### WORK TASK 1:
Answer these questions from the New York Comic-Con report:
(a) Which book title appears beside B.J. Oropeza's name?
(b) How many tickets were sold for the oversold Comic-Con?
(c) Which misspelled word appeared in three-foot-high letters?
### WORK TASK 2:
Based on the New York Comic-Con report, is each statement true? Answer yes or no and quote the words from the report that decide it.
(a) The con booklet listed the names of the "Beyond the Capes and Spandex" panelists.
(b) The writer returned to the con on Saturday.
(c) Steve Ross made an adaptation of Mark called Marked.
### WORK TASK 3:
List every person the New York Comic-Con report names as speaking on the "Spiritual Values in Comics" panel.

***** TEXT SECTION *****

Then it was on to “Beyond the Capes and Spandex” and the mini- to micro-press crowd. True to form, their names do not appear in the con booklet, unlike the other seminar descriptions. Because that would be selling out. Ah, but I took a shot of the Powerpoint slide with their indicia, and so now, through the power of the Internet, they shall forever be enshrined as participants in the first New York Comic-Con:
Ivan Brandon — NYC Mech
Tania Del Rio — Lovesketch; Mangaka America
Jose L. Torres — The Hunger
Fred Van Lente — Action Philosophers!
Neil Kleid — Brownsville
Ken Lillie-Paetz & Chris Moreno — Elsinore; Monkey In A Wagon vs. Lemur On A Big Wheel
Jenny Gonzalez — Too Negative
Best line was from Kleid: “If Marvel wants to allow their protagonists to all be pr*¢ks, I’ll do the entire line.”
And finally, I could not resist but sit in on “Spiritual Values in Comics” described with, “As comics reach new levels of maturity and expression, creators are looking inward and outward as they comment on humanity’s search for spiritual values.” Could be gnostic, New Agey and pagan-tastic, right? Then you read that Archie Comics alums are present, and you know you’re in for the Ned Flanders Hour. Virgil, take me there!
Alec Stevens (Sadhu Sundar Singh), B.J. Oropeza (The Gospel According to Superheroes: Religion and Popular Culture), Paul Castiglia, Steve Ross and Buzz Dixon held forth on an array of Christian topics, most consistently wondering how to reach a wider audience. There seemed to be agreement that the prosyltizing approach wasn’t going to reach new audiences, and that something subtler was called for. While that was mildly creepy, the best part was Ross going on about Marked, his adaptation of Mark, and how more Christians need to rediscover how weird the New Testament really is. He also accurately pointed out that Jesus wasn’t originally portrayed as a guy in beard, halo and toga, but as a typical, shaven-faced Roman tradesman.
Knowing Joss Whedon to be a staunch atheist, I asked Buzz Dixon, one of the creators of the Christian manga Serenity if they had had any trouble with the filmmakers.
Apparently not: “Oh, the fans aren’t confused. They know the difference. One is a spaceship, the other is a girl.”
The upstairs was mostly devoted to the set-up of the unrelated Art Expo, except for the top floor, which had a few video game set-ups, and one room with hundreds of tables awaiting card players. We didn’t see any players there Friday or Sunday, though we imagine they had some success whenever we weren’t around. Certainly the Wizards booth in the main area was jumping, and their staff was very helpful and courteous to us.
“Play or Die” does seem to be Hasbro’s credo. Or trademarked threat. But “sponspored”? (See enlargement.) Taking “viral marketing” too seriously? Three-foot-high letters is not where you want to leave the typo.
I decided not to go back Saturday, though Dave Fooden did, in search of panels on writing for movies. Saturday turned out to be unseasonably warm and pleasant between the two harsh winter-weather days, and this only exacerbated the popularity of the event. Comic-con was oversold, 11,000 tickets, and the fire marshalls took charge of traffic flow, leaving many waiting outside for hours. The con organizers reportedly thought ticketholders would spread out, both in time and space, and were proved very wrong.
Their desires to make this the East Coast equivalent of San Diego seems well underway. After the con, sometime before 7 pm Sunday, I was lurking on the shoeshine chairs when I overheard one of the show organizers discussing the traffic situation and next year’s show with one of the Center’s union guys:
“We’re definitely looking to take over the upstairs too, next year.”
Finally, allow me to leave fellow scribblers with this public service reminder:
Corsets make all those impossible bodies you draw… a little more possible.

***** INFORMATION SUPPLIED *****

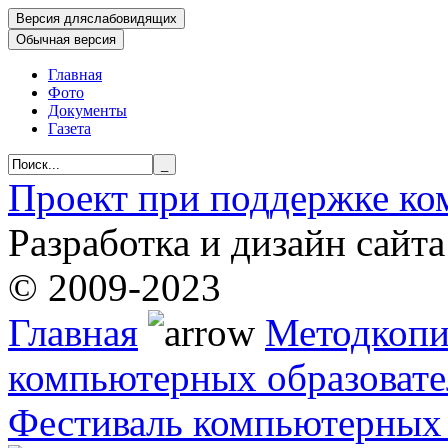
Главная
Фото
Документы
Газета
Проект при поддержке 
Разработка и дизайн сайт
© 2009-2023
Главная
Методкопи
компьютерных образовате
Фестиваль компьютерных 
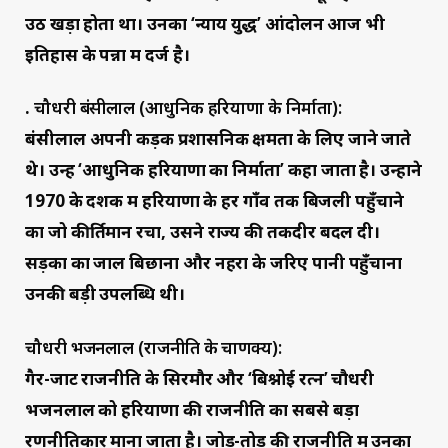
उठ खड़ा होता था। उनका ‘न्याय युद्ध’ आंदोलन आज भी
इतिहास के पन्नों में दर्ज है।
.
चौधरी बंसीलाल (आधुनिक हरियाणा के निर्माता):
बंसीलाल अपनी कड़क प्रशासनिक क्षमता के लिए जाने जाते
थे। उन्हें ‘आधुनिक हरियाणा का निर्माता’ कहा जाता है। उन्होंने
1970 के दशक में हरियाणा के हर गाँव तक बिजली पहुँचाने
का जो कीर्तिमान रचा, उसने राज्य की तकदीर बदल दी।
सड़कों का जाल बिछाना और नहरों के जरिए पानी पहुँचाना
उनकी बड़ी उपलब्धि थी।
चौधरी भजनलाल (राजनीति के चाणक्य):
गैर-जाट राजनीति के सिरमौर और ‘बिश्नोई रत्न’ चौधरी
भजनलाल को हरियाणा की राजनीति का सबसे बड़ा
रणनीतिकार माना जाता है। जोड़-तोड़ की राजनीति में उनका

*****

### RESPONSE BOX 1:
(a) The Gospel According to Superheroes: Religion and Popular Culture
(b) 11,000
(c) "sponspored"

### RESPONSE BOX 2:
(a) No: "their names do not appear in the con booklet"
(b) No: "I decided not to go back Saturday"
(c) Yes: "Ross going on about Marked, his adaptation of Mark"

### RESPONSE BOX 3:
Alec Stevens
B.J. Oropeza
Paul Castiglia
Steve Ross
Buzz Dixon